• **QUOTED TEXT**:
····················

To correlate material properties to an effective dose, we derived a relationship for SLA printing parameters of light intensity and exposure time (i.e., exposure dose) to conversion of the polymerizing species (i.e., the disappearance of the acrylate carbon-carbon double bond in material #1). The conversion of material #1 was characterized by FTIR at various intensities and exposure times. The rate of polymerization (R_p) is related to the rate of initiation (R_i), which is in turn related to the incident light intensity (I_o) and initiator concentration ([In]) through the steady state approximation given by the power law relationship:

$$R_p\approx R_i^{\alpha }\approx {\left(I_o\left[In\right]\right)}^{\alpha }$$ (1)

Accounting for the three distinct events of oxygen inhibition, light-induced polymerization, and dark polymerization,^[64] the scaling factor α for this resin was previously determined to be 0.68 (0.01).^[65] With this scaling factor, conversion as a function of effective dose ($I_o^{\alpha }$ x time) reduces to a single master curve (Figure 3b). From this curve, conversion is predicted at any intensity and time for material #1. The mesh size was determined as a function of effective dose and shown on the same plot with conversion (Figure 3b). When combined, the mesh size of material #1 can now be prescribed by effective dose using this master curve (Figure 3b). Importantly, a similar master curve can be generated for any 3D printed resin and subsequently regions defined for any filler based on the size of its precursors. In essence, the master curve can be utilized to define regions of integration across a wide variety of materials.

····················

• **Stored entries**:
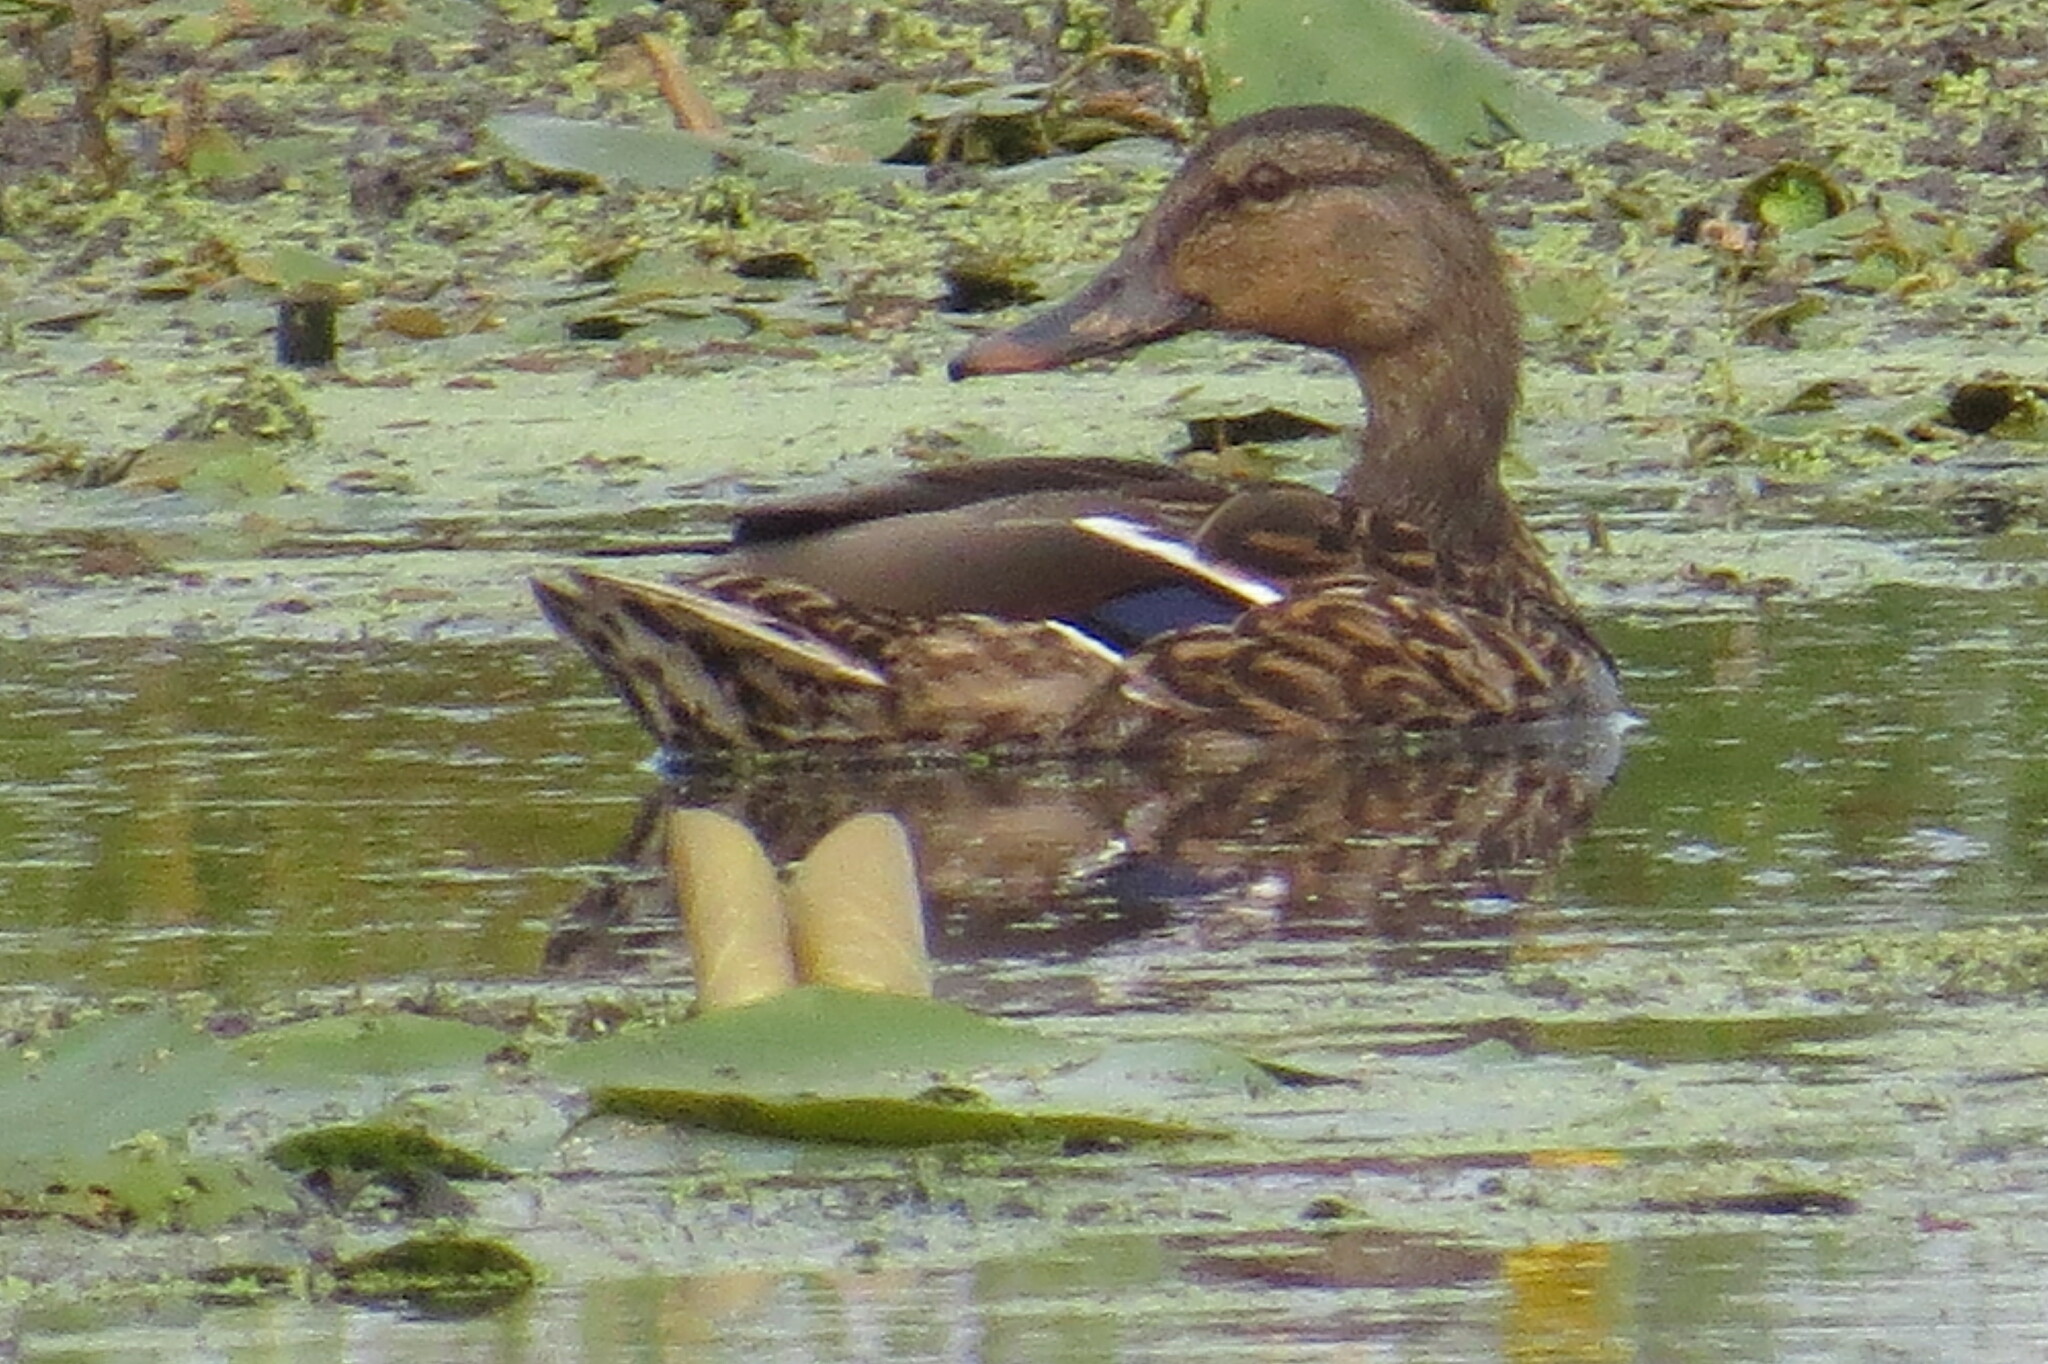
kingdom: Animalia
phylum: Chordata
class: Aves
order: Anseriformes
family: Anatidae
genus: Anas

····················

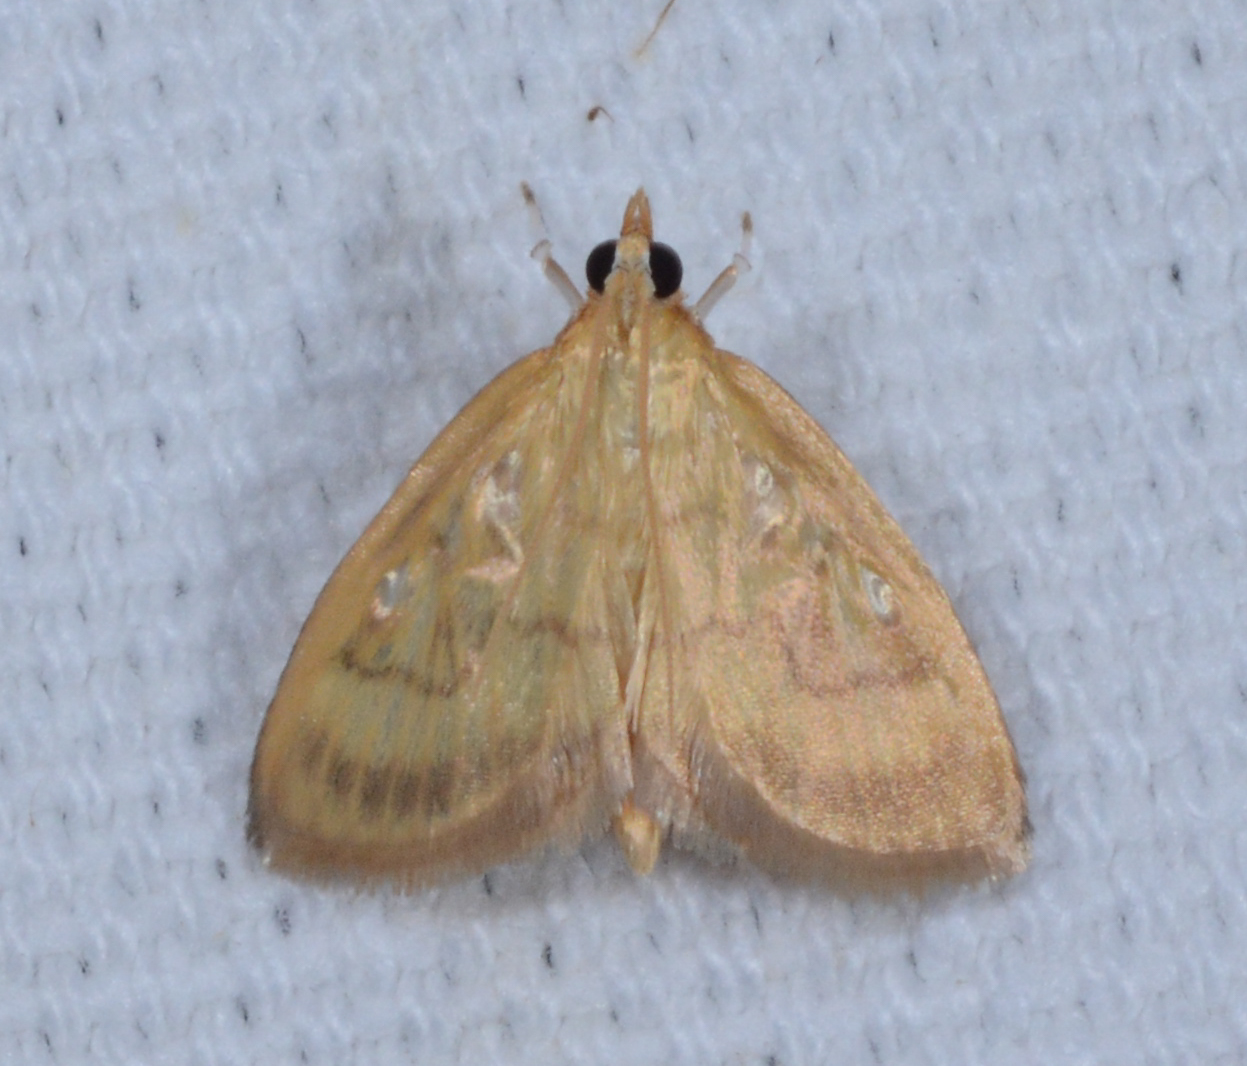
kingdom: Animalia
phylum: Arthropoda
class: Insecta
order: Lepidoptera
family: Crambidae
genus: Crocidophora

····················

• **EXERCISE TASKS**:
• 1. In the text on SLA printing, what value was previously determined for the scaling factor α for the resin?
• 2. Carry on the text on SLA printing and effective dose from where it stops.
The records come from a different source than the text.

• **ANSWERS BELOW**:
• 1. 0.68 (0.01)

• 2.
To enable regions of integration to be predictably prescribed, we next characterized diffusion of the monomers for material #2 into a bulk printed material #1. The latter was prepared at two effective doses, one that yielded a large mesh size (11 nm) at 13.5% conversion and the second that yielded a small mesh size (1.3 nm) at 100% conversion. Using a 1D experimental set-up (Figure S2) with material #1 swollen to equilibrium, diffusion of monomer and crosslinker labeled with a green fluorophore was monitored in time and space. For the 13.5% conversion case, the concentration profiles of fluorescent PEGNB and the fluorescent PEG crosslinker based on fluorescence versus position shows increasing concentration as a function of time. The profiles were consistent with Fickian diffusion and from the plots, diffusivity, D_g, of each monomer in the material #1 was estimated to be 25×10⁻⁸ cm²/s for PEGNB and 72×10⁻⁸ cm²/s for the PEG crosslinker (Figure 3c). On the contrary for the 100% conversion case of material #1, there was no diffusion of 8-arm PEGNB or PEG crosslinker observed into material #1 evident by a lack of change in the relative concentration as a function of position from 0 to 24hrs (Figure 3d). By controlling the mesh size of material #1, it is possible to prescribe selectively ‘OFF’ regions that restrict diffusion and produce a sharp interface or ‘ON’ regions that permit diffusion and support integration of one material into a second material.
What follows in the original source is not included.